Where I am right now is basically where I have always wanted to be. The picture isn’t exactly as I had in my head but I am happier then I ever imagined.

I don’t always act like I am happy. I know I can be quite a sad sack sometimes. I often am able to find something to gripe about. That is me. It is part of my charm. I really am very happy with my life. There is so much good in my world. . I slag my husband when he annoys me but the truth of the matter is I have found the most amazing man in the world and he cares so much about me it is heart wrenching. I found love in a world where there is just not enough of that commodity. I complain about my job but at least I have one. I get a regular pay cheque and am able to contribute to my family and household. I bitch about the price of gas these days but I have a car the shuttles my fat ass around and I don’t have to sleep in it because I also have a great roof over my head, and now I own that roof. I have never owned a roof before. I know there will be moments of stress. I know there will be moments I feel overwhelmed. I just have to learn to breathe through those moments.

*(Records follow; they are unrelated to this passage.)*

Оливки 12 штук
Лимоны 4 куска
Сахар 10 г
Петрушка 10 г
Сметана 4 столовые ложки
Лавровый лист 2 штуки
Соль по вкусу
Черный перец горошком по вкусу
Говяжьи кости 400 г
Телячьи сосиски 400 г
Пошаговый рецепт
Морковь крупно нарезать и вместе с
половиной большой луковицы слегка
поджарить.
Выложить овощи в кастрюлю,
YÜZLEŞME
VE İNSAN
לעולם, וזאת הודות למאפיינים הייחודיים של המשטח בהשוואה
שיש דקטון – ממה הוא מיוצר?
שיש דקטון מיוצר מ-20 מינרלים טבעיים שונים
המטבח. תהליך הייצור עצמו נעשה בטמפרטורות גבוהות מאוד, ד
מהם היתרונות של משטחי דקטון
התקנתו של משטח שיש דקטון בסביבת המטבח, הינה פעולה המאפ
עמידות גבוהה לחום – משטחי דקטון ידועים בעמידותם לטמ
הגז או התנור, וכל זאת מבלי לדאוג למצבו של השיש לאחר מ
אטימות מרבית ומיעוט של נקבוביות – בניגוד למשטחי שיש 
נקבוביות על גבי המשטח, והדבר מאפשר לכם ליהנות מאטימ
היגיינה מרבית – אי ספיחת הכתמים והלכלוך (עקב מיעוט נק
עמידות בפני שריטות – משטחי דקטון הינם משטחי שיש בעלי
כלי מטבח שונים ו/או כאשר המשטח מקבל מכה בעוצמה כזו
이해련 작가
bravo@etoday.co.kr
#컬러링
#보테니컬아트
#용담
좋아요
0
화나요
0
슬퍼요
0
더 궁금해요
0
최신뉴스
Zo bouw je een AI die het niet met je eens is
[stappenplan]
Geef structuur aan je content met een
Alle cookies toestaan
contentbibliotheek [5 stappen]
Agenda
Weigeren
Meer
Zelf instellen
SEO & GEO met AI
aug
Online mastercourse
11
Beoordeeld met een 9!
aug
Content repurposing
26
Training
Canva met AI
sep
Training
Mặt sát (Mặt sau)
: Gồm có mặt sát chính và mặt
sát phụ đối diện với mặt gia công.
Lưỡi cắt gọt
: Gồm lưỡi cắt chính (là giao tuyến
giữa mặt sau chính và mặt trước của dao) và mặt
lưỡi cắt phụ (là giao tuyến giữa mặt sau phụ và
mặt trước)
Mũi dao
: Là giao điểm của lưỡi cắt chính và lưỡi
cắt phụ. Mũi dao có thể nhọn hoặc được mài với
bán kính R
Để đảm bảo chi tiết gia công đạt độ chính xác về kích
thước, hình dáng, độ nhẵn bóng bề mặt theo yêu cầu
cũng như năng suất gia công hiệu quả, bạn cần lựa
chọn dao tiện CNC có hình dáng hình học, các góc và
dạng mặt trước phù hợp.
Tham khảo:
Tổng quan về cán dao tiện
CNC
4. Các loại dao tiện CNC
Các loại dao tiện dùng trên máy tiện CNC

We are all moved and there is no rush now.

I think one of the things I liked the most about this move was that I did not have to do any of the actual physical moving. They did all the work that makes me cringe. This is the first time we have done this. It made me VERY happy.

Now I am dying to make this house “our home”. I want to actually get in the garden and plant all then lovely things I have been craving; Dahlias. Rudibeckia. Carpathian bells. Sunflowers. Lavender. Delphiniums. Hollyhocks. I am ripping out all but the one Bride’s Wreath Spirea. I can’t help it, I don’t know why it irritates me so much but Spirea gets on my last nerve. So that will leave me a pretty good sized space for some more colourful perennials. Depending on how far around the back of the house we wrap the deck I might also have a nice spot for veggies. As for annuals, well I have my window boxes which will remain naked this year. I am also going to do boxes and pots around the deck and on the front porch, but I don’t think I am going to do any beds. Also I am turning the bank from the yard to the flower beds into one big “wild” perennial bed. I say wild because there will be no good, convenient way to get in and weed so it is going to be a lot of ground cover and self maintaining plants. Oh I am all tingly just thinking about it.

I keep waiting for the “post event blues” to set it but so far so good. Maybe it is because there is still so much to look forward to. Last night I mowed the lawn for the first time. It was actually HELLA hard work. I have new respect for all the people who keep such immaculate lawns. Mine doesn’t look that great but it will with practice. I think that was only the second time in my life I have ever mowed a lawn. I never had to as a kid because of my hay fever.

Anyway I guess I have gone a little off topic. I am happy. Life is good. This is what I have always dreamed of.